A student of Novosibirsk State Technical University (NETI), creates a feeder that will be able to recognize an animal in the absence of the owner and provide the necessary amount of feed and water.
"The main problem that my invention solves is providing access to food and water for pets during the day through the use of neural networks that are being implemented everywhere in human life. There are many smart feeders, but in these projects, feeders and drinkers are considered as separate devices. The goal of my project is to integrate the feed and water supply process into a single smart device," said Polina Gumennikova, a 2nd year student at the Faculty of Mechatronics and Automation of NSTU-NETI.
Polina started working on the project back in 2022, when she thought about the topic of her college thesis, the development was supported by her supervisor and went beyond the scope of the certification work. Now the work is being carried out on the basis of NSTU-NETI with the support of Nikita Petrov, a physics teacher.
"The main difference from the presented analogues is the use of a neural network. Smart feeders, which are currently on the market, work using various sensors: motion, sound, infrared, but such a tool can respond to any activity nearby. And the neural network will insure against a reaction to random movement or noise and will be able to distinguish a specific animal that came to the feeder purposefully," Polina noted.

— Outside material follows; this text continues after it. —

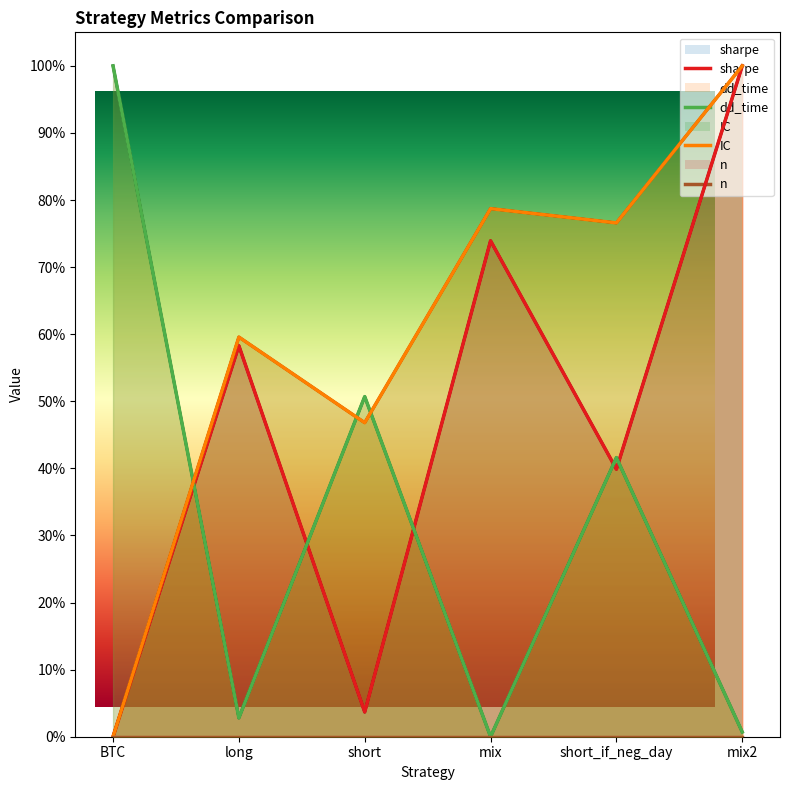

At short_if_neg_day, list the series in order from largest to smallest.

IC, dd_time, sharpe, n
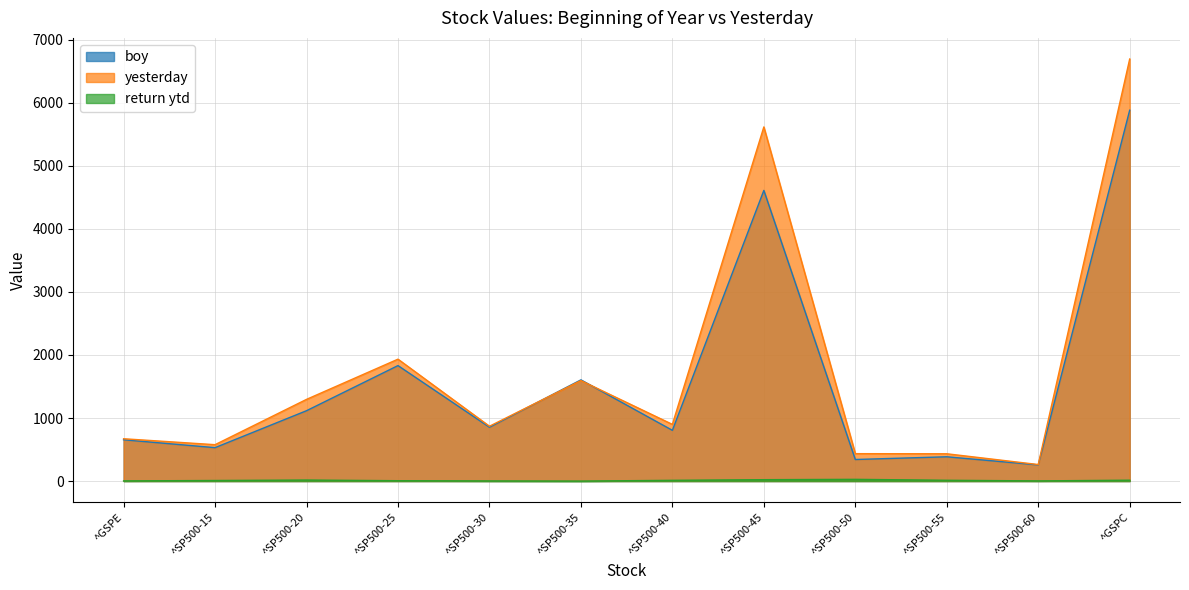

At how many categories does at least one series exceed 1036?

5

The feeder is based on a microcomputer for interacting with a neural network that receives a signal from a camera built into the feeder body, which allows you to recognize the animal and start the feed and food supply mechanism. Portions are formed using a stepper motor, its rotation is carried out at a strictly set angle, which forms an individual portion size for each animal. The water supply to the bowl is controlled by a solenoid valve controlled by a neural network.
According to the student, a special time control function will help to avoid overeating in a pet. The neural network will be able to track how much time has passed since the last meal and water. The feeding interval of the animal can be set individually at will or according to the indications of the veterinarian.

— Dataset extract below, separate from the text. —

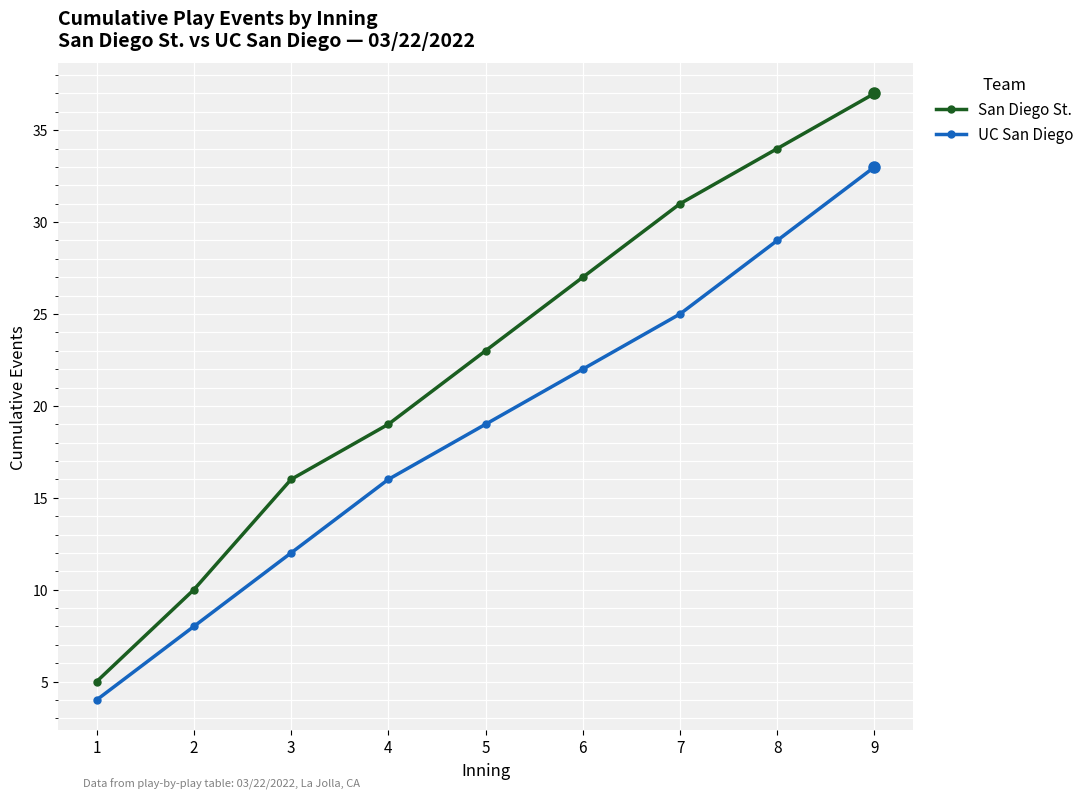

At how many categories does at least one series exceed 18?

6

The project is under development — a 3D model of the feeder already exists, new components for printing the prototype are expected. After this stage, the neural network will be programmed and trained: many photos of the pet from different angles are uploaded to the database to create a reference image, with which the neural network will later compare the information received from the camera. The more different images are uploaded to the database, the more likely it is that the feeder will work accurately.
The developer plans to conduct the first tests of the feeder, in which it is supposed to calibrate the operation of valves that supply food and water, as well as minimize possible neural network errors in animal recognition.